10 best stocks for 2009: Doing fine

A mid-year review of our market-beating picks for investors.

By Jon Birger, senior writer

NEW YORK (Fortune) -- So far, so good.

Our 10 "Best Stocks for 2009 -- as featured in Fortune's annual Investor's Guide -- have returned 22.5%. That's eight percentage points better than the total return of the Standard & Poor's 500 (SPX) over the same period (from Dec. 1, 2008 through June 25, 2009).

Only one of our picks lost money (Devon Energy), while seven boast double-digit returns. Here's a run-down on all 10:

Altria (MO, Fortune 500)

We thought the cigarette maker would prove to be a good defensive stock, and indeed, Altria has returned 15.1% and still boasts an 8% dividend yield. Better still, new tobacco regulations just passed by Congress -- limiting cigarette advertising and prohibit new flavors -- will help protect the dominant market share of Marlboro and other Altria brands.

Bottom line: Hold.

Annaly Capital Management (NLY)

Our argument for Annaly boiled down to the stock being misunderstood. Since then, the stock has returned 26.9% thanks in large part to Annaly's 14% dividend yield.

Structured as a REIT, Annaly is basically an investment fund that buys Fannie Mae or Freddie Mac-guaranteed mortgages with borrowed money. In this environment that sounds scary. Fact is, with the government takeovers of Fan and Fred, Annaly's business model has never been more secure. Not only that but Annaly's interest rate spread -- the margin between what its mortgages are yielding and the interest Annaly is paying on its debt -- widened to 2.08% at the end of the first quarter from 1.46% the same period last year.

Bottom line: Buy.

Dell (DELL, Fortune 500) delivered at 35.8% total return, but we got a little lucky with this one. We predicted that Dell's market share gains in 2008 would continue into 2009. What happened? Dell has seen its share of the worldwide PC market fall from 14.7% to 13.1%, according to Gartner. Dell's net income fell 63%.

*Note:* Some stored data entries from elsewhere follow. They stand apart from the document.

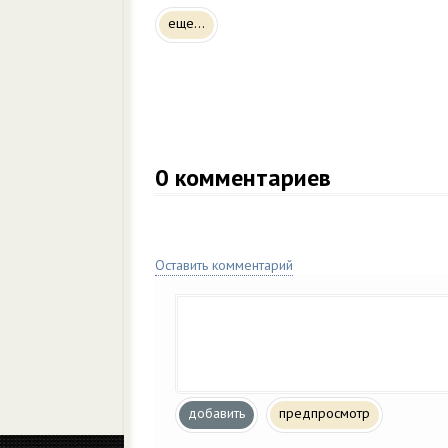
еще...
0
комментариев
Оставить комментарий
добавить
предпросмотр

Bottom line: Count your blessings and take profits.

Devon Energy (DVN, Fortune 500)

Devon is basically a natural gas play, which explains why the stock has lost 12.8%. While oil prices have doubled since February, natural gas prices have actually fallen. That cannot hold.

Bottom line: Buy.

Diamond Offshore (DO)

Diamond is a leading offshore driller, and the rebound in oil prices has driven Diamond stock to a 40.9% total return. We still like the stock -- particularly the $8 a year in regular and special dividends -- but there is something of a disconnect right now between oil prices (which are rising) and demand for drilling rigs (which is falling).

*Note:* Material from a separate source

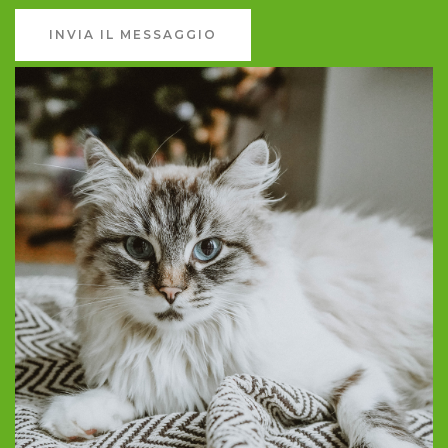
INVIA IL MESSAGGIO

Bottom line: Take profits.

Fluor (FLR, Fortune 500)

A construction and engineering firm, Fluor has returned 27.1% with investors betting the company will be a big beneficiary of all the new infrastructure spending included in President Obama's stimulus plan. That's still a wise bet.

Bottom line: Hold.

Johnson & Johnson (JNJ, Fortune 500)

We called it a comfort stock, and the label still applies, despite underperforming the market with a 3.5% total return. Part Big Pharma, part consumer staples giant, J&J boasts a healthy dividend yield (3.6%) and a low price-earnings ratio (12).

Bottom line: Hold.

Medco Health Solutions (MHS, Fortune 500)

The largest pharmacy benefits manager (or PBM), Medcocould be one of the biggest beneficiaries of health reform. President Obama wants to use technology to bring down healthcare costs and that's Medco's forte. The stock has already returned 18.9%, and we think more gains are coming.

Bottom line: Hold.

Pfizer (PFE, Fortune 500)

A classic value play, Pfizer has been weighed down by the healthcare reform debate, which is why it's lagged the market with a 3.7% return. But with a 4.3% dividend yield and a 6 P/E, we're comfortable betting that whatever legislation is ultimately passed, it won't do much to derail the demographic freight train pushing demand for pharmaceuticals ever higher.

Bottom line: Hold.

Potash Corp. of Saskatchewan (POT)

Let this be a lesson. The next time you see a leading company in a growing industry trading at a mere three times earnings, scoop that stock up ASAP no matter how scary the overall market may seem. Potash Corp. is up 66.1% since December. While we remain fertilizer fans, locking in some of those gains makes sense.